Ao todo, 40 ginastas e ex-ginastas afirmaram que foram vítimas de abusos sexuais praticados por Fernando de Carvalho Lopes entre 1999 e 2016, quando ele era técnico do Mesc, clube do qual se encontra afastado de todas as funções desde que as denúncias vieram à tona. O processo foi aberto em junho de 2016. Até agora, 23 pessoas já foram ouvidas na delegacia, entre vítimas e testemunhas.

Na semana passada, foi cumprido mandado de busca e apreensão na casa dos pais do treinador, onde ele também reside atualmente, em São Bernardo. Foram recolhidos CDs, DVDs, pen drives, HD externo e fita cassete. A polícia não divulgou o conteúdo do material.

O Conselho Tutelar de São Bernardo já sugeriu ao Ministério Público que Fernando não trabalhe mais com crianças ou adolescentes.
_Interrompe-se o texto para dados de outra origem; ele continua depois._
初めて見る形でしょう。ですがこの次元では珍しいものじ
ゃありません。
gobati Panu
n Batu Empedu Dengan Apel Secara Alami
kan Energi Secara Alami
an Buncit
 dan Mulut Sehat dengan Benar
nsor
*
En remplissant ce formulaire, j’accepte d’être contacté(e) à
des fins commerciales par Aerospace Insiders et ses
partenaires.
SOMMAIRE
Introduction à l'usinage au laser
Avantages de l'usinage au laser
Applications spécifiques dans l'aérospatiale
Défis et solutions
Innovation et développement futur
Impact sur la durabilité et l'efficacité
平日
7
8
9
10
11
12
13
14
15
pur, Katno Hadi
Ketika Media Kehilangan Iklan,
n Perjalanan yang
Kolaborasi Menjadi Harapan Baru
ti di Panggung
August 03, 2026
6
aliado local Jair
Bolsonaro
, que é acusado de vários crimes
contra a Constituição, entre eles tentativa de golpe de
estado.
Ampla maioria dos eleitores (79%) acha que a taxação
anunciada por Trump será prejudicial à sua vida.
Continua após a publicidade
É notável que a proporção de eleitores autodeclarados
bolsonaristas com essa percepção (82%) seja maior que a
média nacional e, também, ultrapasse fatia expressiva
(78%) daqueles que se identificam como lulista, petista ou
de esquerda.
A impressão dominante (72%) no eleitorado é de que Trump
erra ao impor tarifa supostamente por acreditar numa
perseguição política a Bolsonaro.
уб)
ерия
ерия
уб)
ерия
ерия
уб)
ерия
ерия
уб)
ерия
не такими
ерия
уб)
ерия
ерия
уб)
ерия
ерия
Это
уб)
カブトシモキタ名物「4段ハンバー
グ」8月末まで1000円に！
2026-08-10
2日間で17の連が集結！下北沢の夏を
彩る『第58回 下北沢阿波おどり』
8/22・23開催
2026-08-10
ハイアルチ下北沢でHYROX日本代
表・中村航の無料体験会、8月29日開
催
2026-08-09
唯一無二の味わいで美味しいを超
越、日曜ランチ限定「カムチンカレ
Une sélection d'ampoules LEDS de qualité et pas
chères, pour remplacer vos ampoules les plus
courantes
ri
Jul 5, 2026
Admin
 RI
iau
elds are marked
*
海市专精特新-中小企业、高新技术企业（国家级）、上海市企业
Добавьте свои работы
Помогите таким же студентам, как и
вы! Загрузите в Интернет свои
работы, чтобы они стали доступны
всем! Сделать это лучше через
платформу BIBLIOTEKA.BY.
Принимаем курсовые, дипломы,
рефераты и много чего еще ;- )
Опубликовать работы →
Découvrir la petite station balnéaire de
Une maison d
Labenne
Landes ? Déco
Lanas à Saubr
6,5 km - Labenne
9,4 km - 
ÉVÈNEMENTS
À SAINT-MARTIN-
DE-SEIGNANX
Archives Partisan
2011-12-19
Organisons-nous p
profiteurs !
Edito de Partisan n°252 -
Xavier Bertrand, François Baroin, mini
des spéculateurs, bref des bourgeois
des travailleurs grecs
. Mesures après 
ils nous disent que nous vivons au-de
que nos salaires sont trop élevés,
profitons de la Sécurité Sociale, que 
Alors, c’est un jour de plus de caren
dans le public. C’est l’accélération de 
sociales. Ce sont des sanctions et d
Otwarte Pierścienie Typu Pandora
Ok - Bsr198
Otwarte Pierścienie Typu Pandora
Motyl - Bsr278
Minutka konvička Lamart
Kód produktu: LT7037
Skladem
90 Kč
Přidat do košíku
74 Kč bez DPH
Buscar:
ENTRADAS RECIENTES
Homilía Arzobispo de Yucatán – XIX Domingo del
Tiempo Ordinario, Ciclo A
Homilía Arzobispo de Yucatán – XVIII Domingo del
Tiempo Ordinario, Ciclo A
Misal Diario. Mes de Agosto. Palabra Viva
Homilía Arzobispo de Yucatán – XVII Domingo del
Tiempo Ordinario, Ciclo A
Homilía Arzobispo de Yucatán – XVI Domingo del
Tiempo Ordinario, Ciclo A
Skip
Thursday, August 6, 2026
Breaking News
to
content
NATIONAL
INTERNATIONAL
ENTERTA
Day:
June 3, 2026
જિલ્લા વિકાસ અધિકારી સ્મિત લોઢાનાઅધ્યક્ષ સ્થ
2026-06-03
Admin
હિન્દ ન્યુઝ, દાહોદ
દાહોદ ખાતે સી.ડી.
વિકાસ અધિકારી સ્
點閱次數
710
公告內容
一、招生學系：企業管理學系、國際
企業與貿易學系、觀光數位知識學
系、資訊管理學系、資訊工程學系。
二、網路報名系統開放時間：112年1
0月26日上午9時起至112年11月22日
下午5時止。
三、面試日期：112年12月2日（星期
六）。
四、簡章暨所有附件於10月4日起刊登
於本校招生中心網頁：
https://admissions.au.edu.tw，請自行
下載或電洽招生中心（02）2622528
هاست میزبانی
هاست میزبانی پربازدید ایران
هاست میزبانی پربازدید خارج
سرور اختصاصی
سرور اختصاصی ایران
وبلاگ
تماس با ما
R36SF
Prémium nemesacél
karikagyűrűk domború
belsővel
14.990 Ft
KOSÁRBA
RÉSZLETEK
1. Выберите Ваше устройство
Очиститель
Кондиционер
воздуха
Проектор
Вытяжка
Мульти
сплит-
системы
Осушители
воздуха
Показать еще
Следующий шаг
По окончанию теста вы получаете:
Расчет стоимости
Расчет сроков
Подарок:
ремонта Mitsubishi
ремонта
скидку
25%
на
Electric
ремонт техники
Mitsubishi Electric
Ele também poderá ser exonerado da Prefeitura de Diadema (é concursado) e perder seu registro no Conselho Regional de Educação Física - existe um processo que corre em sigilo desde 2016.

Ainda há desdobramentos na esfera esportiva. Algumas vítimas querem que o STJD (Superior Tribunal de Justiça Desportiva) da modalidade apure o caso para eventualmente banir o treinador do esporte. No COB (Comitê Olímpico do Brasil), a Comissão de Atletas encaminhou uma representação ao Conselho de Ética da entidade pedindo esclarecimentos sobre a responsabilidade da CBG (Confederação Brasileira de Ginática) e do técnico Marcos Goto, coordenador de seleções, no caso - Goto é acusado de omissão, por supostamente ter conhecimento da história e não tomar providências.